Tekno / Gadget
Sabtu, 25 Juli 2026 | 14:53 WIB
Peluncuran Macbook Neo di Digimap, Jakarta, Jumat (22/5/2026). [Suara.com/Dythia]
Baca 10 detik
  • Apple mempercepat pengembangan MacBook Neo generasi kedua yang dijadwalkan meluncur pada tahun 2027 mendatang.
  • Perangkat ini menggunakan chip A19 Pro dengan GPU 5-inti serta RAM 12GB untuk mendukung fitur kecerdasan buatan.
  • Laptop terjangkau ini dirancang untuk pengguna kasual agar mendapatkan performa tinggi tanpa harga mahal.

Suara.com - Selama bertahun-tahun, segmen laptop entry-level sering kali terjebak dalam kompromi yang mengecewakan, yakni harga terjangkau namun performa pas-pasan.

Di era di mana kecerdasan buatan (Artificial Intelligence/AI) mulai menjadi kebutuhan standar, perangkat dengan memori rendah dan chipset usang tak lagi mampu mengakomodasi kebutuhan komputasi modern.

Pengguna harian, mahasiswa, hingga profesional muda membutuhkan mesin yang ringan secara fisik maupun finansial, namun tetap memiliki "otak" yang cukup cerdas untuk menjalankan fitur AI tanpa kendala sistemik.

Menjawab tantangan efisiensi tersebut, Apple dilaporkan tengah mempercepat pengembangan MacBook Neo generasi kedua.

Bocoran spesifikasi terbaru menunjukkan bahwa Apple tidak hanya sekadar melakukan penyegaran rutin, melainkan melakukan perombakan arsitektur internal untuk memastikan laptop "paling terjangkau" mereka tetap kompetitif di tengah ledakan tuntutan Apple Intelligence.

Inovasi Arsitektur: Chip A19 Pro untuk Efisiensi Maksimal

Fokus utama inovasi pada MacBook Neo 2 terletak pada penggunaan chip A19 Pro, sebagaimana melansir dari laman Gizmochina, Sabtu (25/7/2026).

Berbeda dengan chip pendahulunya, A19 Pro diproyeksikan membawa peningkatan kinerja CPU sebesar 10-15 persen dan lompatan performa GPU hingga 40 persen.

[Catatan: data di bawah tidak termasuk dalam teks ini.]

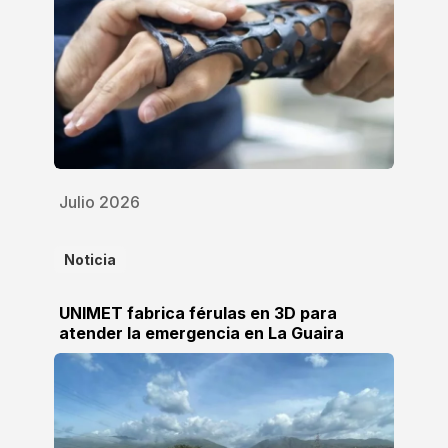
Julio 2026
Noticia
UNIMET fabrica férulas en 3D para
atender la emergencia en La Guaira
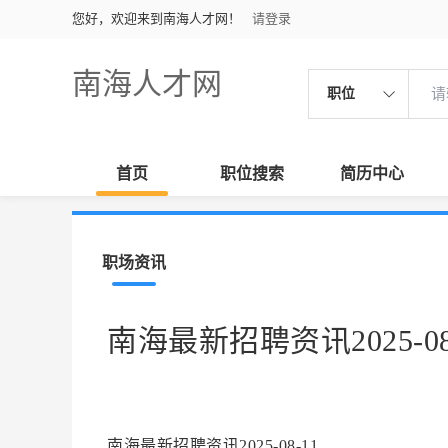
您好，欢迎来到南海人才网！
请登录
南海人才网
职位
首页
职位搜索
简历中心
职场资讯
南海最新招聘资讯2025-08
南海最新招聘资讯2025-08-11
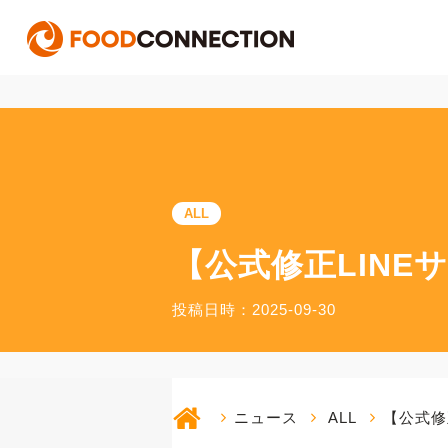
ALL
【公式修正LIN
投稿日時：2025-09-30
ニュース
ALL
【公式修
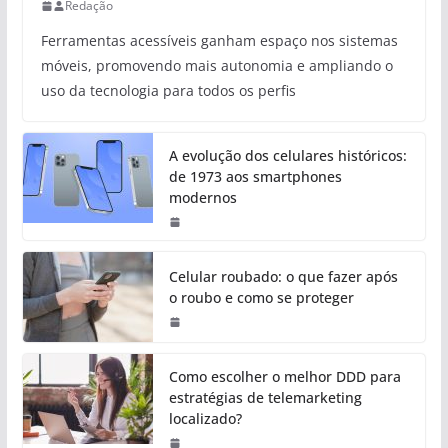
Redação
Ferramentas acessíveis ganham espaço nos sistemas
móveis, promovendo mais autonomia e ampliando o
uso da tecnologia para todos os perfis
A evolução dos celulares históricos:
de 1973 aos smartphones
modernos
Celular roubado: o que fazer após
o roubo e como se proteger
Como escolher o melhor DDD para
estratégias de telemarketing
localizado?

Menariknya, Apple dikabarkan melakukan optimasi khusus untuk formasi laptop dengan menggunakan GPU 5-inti, alih-alih 6-inti seperti yang dirumorkan untuk iPhone 17 Pro.

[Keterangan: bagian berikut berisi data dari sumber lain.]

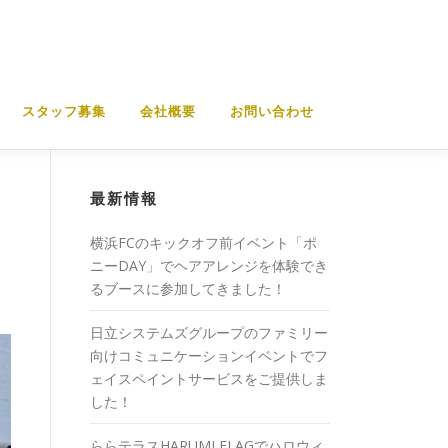
スタッフ募集
会社概要
お問い合わせ
最新情報
横浜FCのキックオフ前イベント「ポ
ニーDAY」でヘアアレンジを体験でき
るブースに参加してきました！
日立システムズグループのファミリー
向けコミュニケーションイベントでフ
ェイスペイントサービスをご提供しま
した！
ららテラスHARUMI FLAGでハロウィ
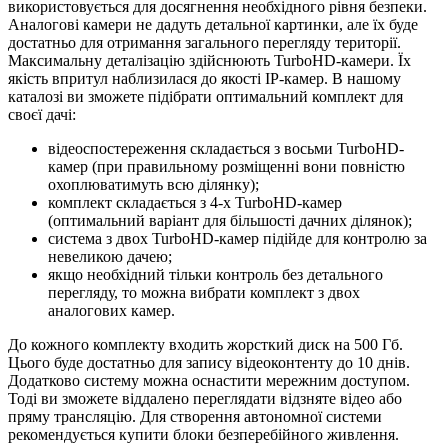
використовується для досягнення необхідного рівня безпеки.
Аналогові камери не дадуть детальної картинки, але їх буде
достатньо для отримання загального перегляду території.
Максимальну деталізацію здійснюють TurboHD-камери. Їх
якість впритул наблизилася до якості IP-камер. В нашому
каталозі ви зможете підібрати оптимальний комплект для
своєї дачі:
відеоспостереження складається з восьми TurboHD-
камер (при правильному розміщенні вони повністю
охоплюватимуть всю ділянку);
комплект складається з 4-х TurboHD-камер
(оптимальний варіант для більшості дачних ділянок);
система з двох TurboHD-камер підійде для контролю за
невеликою дачею;
якщо необхідний тільки контроль без детального
перегляду, то можна вибрати комплект з двох
аналогових камер.
До кожного комплекту входить жорсткий диск на 500 Гб.
Цього буде достатньо для запису відеоконтенту до 10 днів.
Додатково систему можна оснастити мережним доступом.
Тоді ви зможете віддалено переглядати відзняте відео або
пряму трансляцію. Для створення автономної системи
рекомендується купити блоки безперебійного живлення.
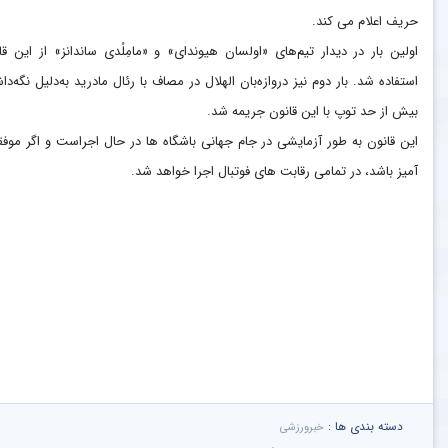
حریف اعلام می کند.
اولین بار در دیدار تیم‌های «اولسان هیوندای» و «مامِلُدی ساندانز» از این قا
استفاده شد. بار دوم نیز دروازه‌بان الهلال در مصاف با رئال مادرید به‌دلیل نگه‌دا
بیش از حد توپ با این قانون جریمه شد.
این قانون به طور آزمایشی در جام جهانی باشگاه ها در حال اجراست و اگر موف
آمیز باشد، در تمامی رقابت های فوتبال اجرا خواهد شد.
دسته بندی ها :
خبرورزشی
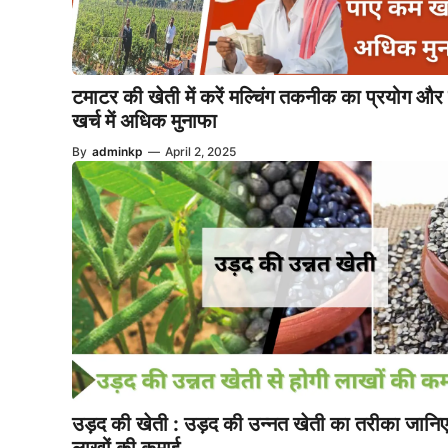
टमाटर की खेती में करें मल्चिंग तकनीक का प्रयोग औ
खर्च में अधिक मुनाफा
By
adminkp
—
April 2, 2025
उड़द की खेती : उड़द की उन्नत खेती का तरीका जानिए 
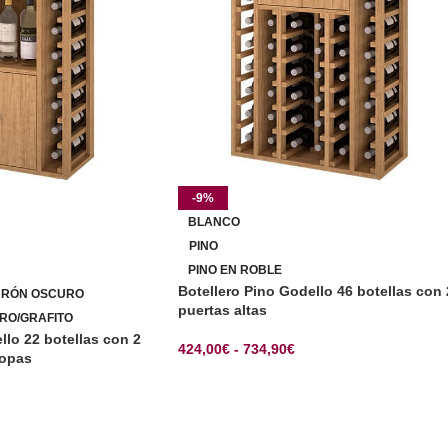
-9%
BLANCO
PINO
PINO EN ROBLE
Botellero Pino Godello 46 botellas con 
RRÓN OSCURO
puertas altas
RO/GRAFITO
llo 22 botellas con 2
424,00
€
-
734,90
€
copas
SELECCIONAR OPCIONES
CIONES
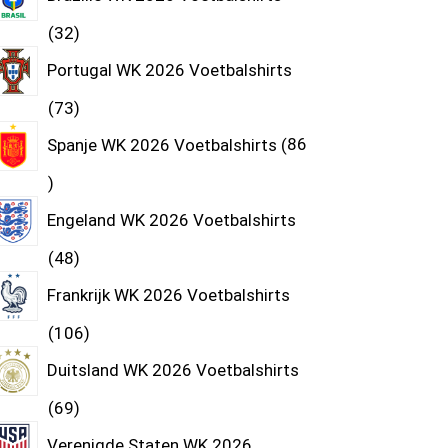
32
Portugal WK 2026 Voetbalshirts
73
Spanje WK 2026 Voetbalshirts
86
Engeland WK 2026 Voetbalshirts
48
Frankrijk WK 2026 Voetbalshirts
106
Duitsland WK 2026 Voetbalshirts
69
Verenigde Staten WK 2026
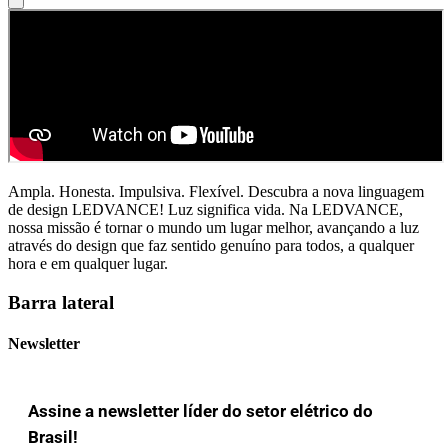
Ampla. Honesta. Impulsiva. Flexível. Descubra a nova linguagem
de design LEDVANCE! Luz significa vida. Na LEDVANCE,
nossa missão é tornar o mundo um lugar melhor, avançando a luz
através do design que faz sentido genuíno para todos, a qualquer
hora e em qualquer lugar.
Barra lateral
Newsletter
Assine a newsletter líder do setor elétrico do
Brasil!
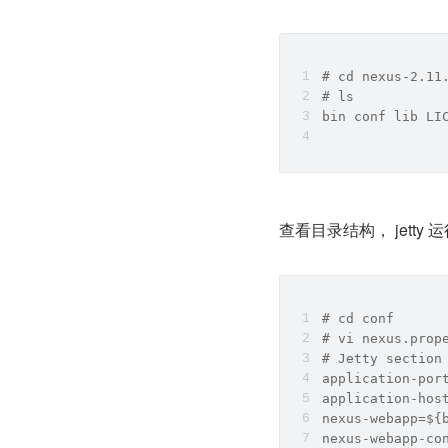
# cd nexus-2.11
# ls
bin conf lib LI
查看目录结构， jetty 
# cd conf
# vi nexus.prop
# Jetty section
application-por
application-hos
nexus-webapp=${
nexus-webapp-co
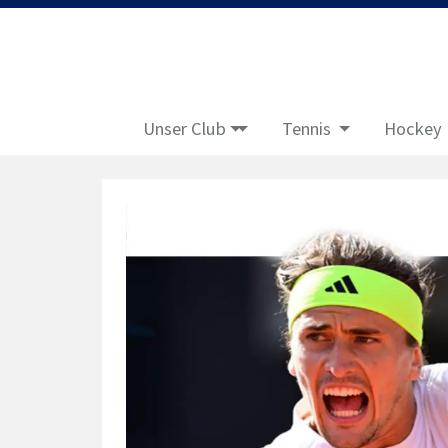
Unser Club
Tennis
Hockey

Baca Juga: Lawan Tren "Dongle Fatigue": Tecno Meluncurkan Megabook K14S dengan 9 Port Lengkap dan Bodi Tipis

Langkah ini dipandang sebagai strategi cerdas untuk menyeimbangkan output tenaga dengan efisiensi baterai. Analis teknologi kenamaan dari Bloomberg, Mark Gurman, memberikan perspektif mengenai arah pengembangan perangkat ini.

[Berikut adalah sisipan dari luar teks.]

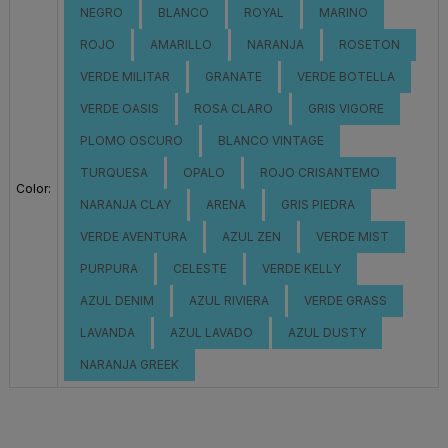
NEGRO
BLANCO
ROYAL
MARINO
ROJO
AMARILLO
NARANJA
ROSETON
VERDE MILITAR
GRANATE
VERDE BOTELLA
VERDE OASIS
ROSA CLARO
GRIS VIGORE
PLOMO OSCURO
BLANCO VINTAGE
TURQUESA
OPALO
ROJO CRISANTEMO
Color:
NARANJA CLAY
ARENA
GRIS PIEDRA
VERDE AVENTURA
AZUL ZEN
VERDE MIST
PURPURA
CELESTE
VERDE KELLY
AZUL DENIM
AZUL RIVIERA
VERDE GRASS
LAVANDA
AZUL LAVADO
AZUL DUSTY
NARANJA GREEK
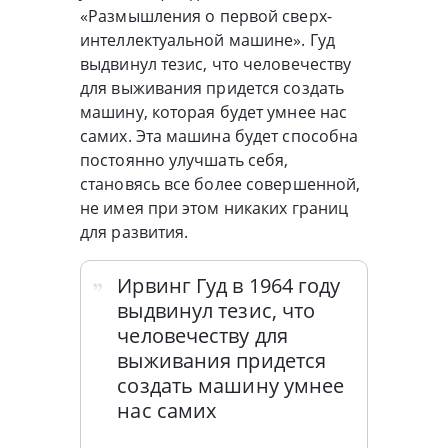
«Размышления о первой сверх-
интеллектуальной машине». Гуд
выдвинул тезис, что человечеству
для выживания придется создать
машину, которая будет умнее нас
самих. Эта машина будет способна
постоянно улучшать себя,
становясь все более совершенной,
не имея при этом никаких границ
для развития.
Ирвинг Гуд в 1964 году
выдвинул тезис, что
человечеству для
выживания придется
создать машину умнее
нас самих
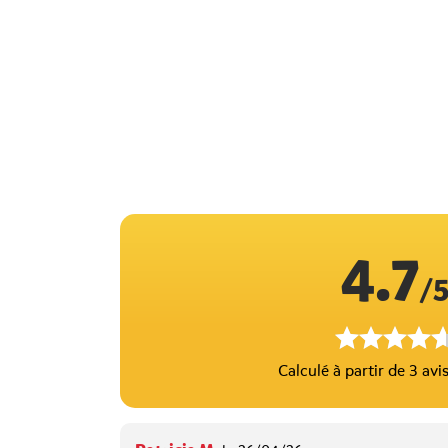
4.7
/
Calculé à partir de 3 avis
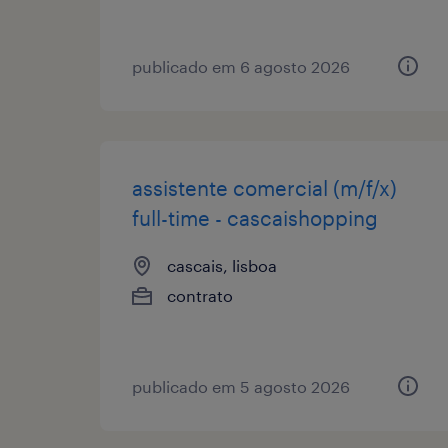
publicado em 6 agosto 2026
assistente comercial (m/f/x)
full-time - cascaishopping
cascais, lisboa
contrato
publicado em 5 agosto 2026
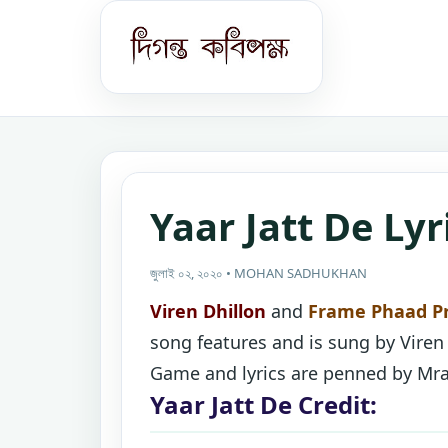
Yaar Jatt De Lyr
জুলাই ০২, ২০২০ • MOHAN SADHUKHAN
Viren Dhillon
and
Frame Phaad P
song features and is sung by Viren
Game and lyrics are penned by Mr
Yaar Jatt De Credit:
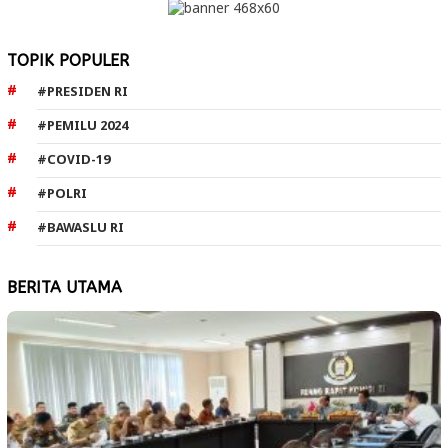
TOPIK POPULER
#PRESIDEN RI
#PEMILU 2024
#COVID-19
#POLRI
#BAWASLU RI
BERITA UTAMA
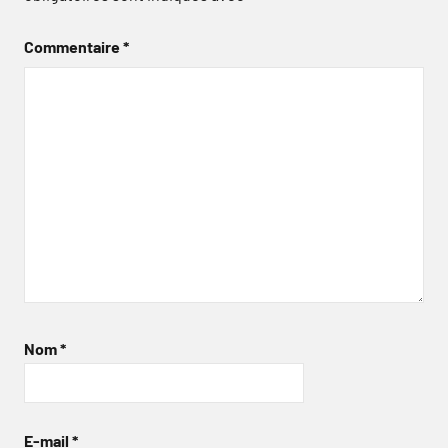
Commentaire
*
Nom
*
E-mail
*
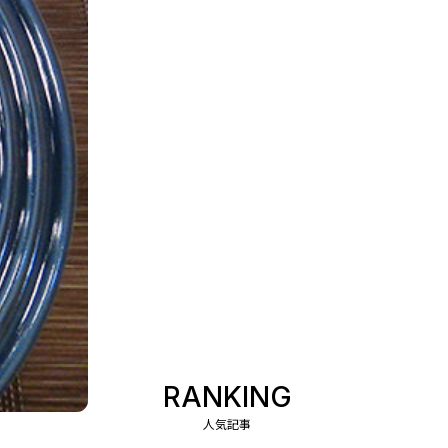
RANKING
人気記事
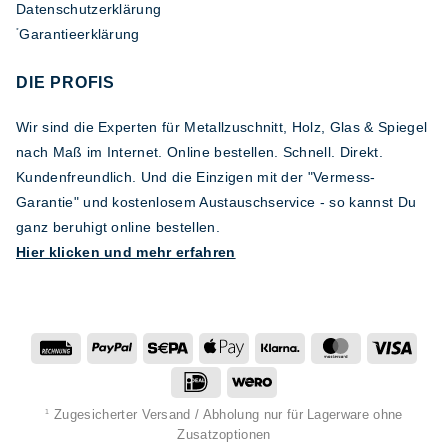
Datenschutzerklärung
Garantieerklärung
*
DIE PROFIS
Wir sind die Experten für Metallzuschnitt, Holz, Glas & Spiegel
nach Maß im Internet. Online bestellen. Schnell. Direkt.
Kundenfreundlich. Und die Einzigen mit der "Vermess-
Garantie" und kostenlosem Austauschservice - so kannst Du
ganz beruhigt online bestellen.
Hier klicken und mehr erfahren
Rechung
PayPal
Sepa
Apple
Klarna
MasterCard
Visa
Pay
IDeal
Wero
Zugesicherter Versand / Abholung nur für Lagerware ohne
1
Zusatzoptionen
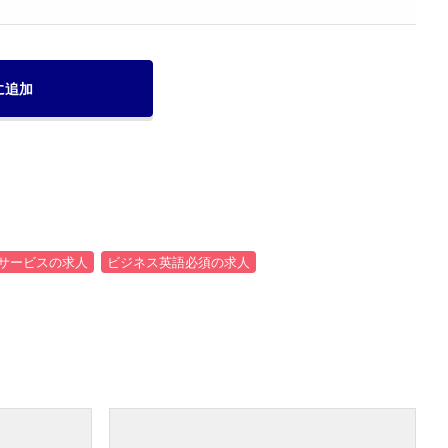
に追加
サービスの求人
ビジネス英語必須の求人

"Apple sedang menguji berbagai opsi memori untuk membuat MacBook Neo 2 lebih sesuai untuk tugas sehari-hari dan fitur AI. Penggunaan A19 Pro akan memastikan multitasking yang lebih cepat dan pekerjaan kreatif ringan yang jauh lebih lancar dibandingkan generasi sebelumnya," ungkap laporan tersebut.

RAM 12GB: Akhir dari Era 8GB di Ekosistem Apple

Salah satu kritik terbesar terhadap perangkat Apple selama ini adalah penggunaan RAM 8GB yang dianggap tidak lagi relevan untuk kebutuhan masa depan.

Pada MacBook Neo 2, Apple tampaknya mulai mendengarkan pasar dengan meningkatkan standar memori menjadi 12GB.

Peningkatan kapasitas ini bukan tanpa alasan. Ekosistem Apple Intelligence yang semakin masif membutuhkan ruang memori yang lebih luas untuk melakukan pemrosesan data di dalam perangkat (on-device AI).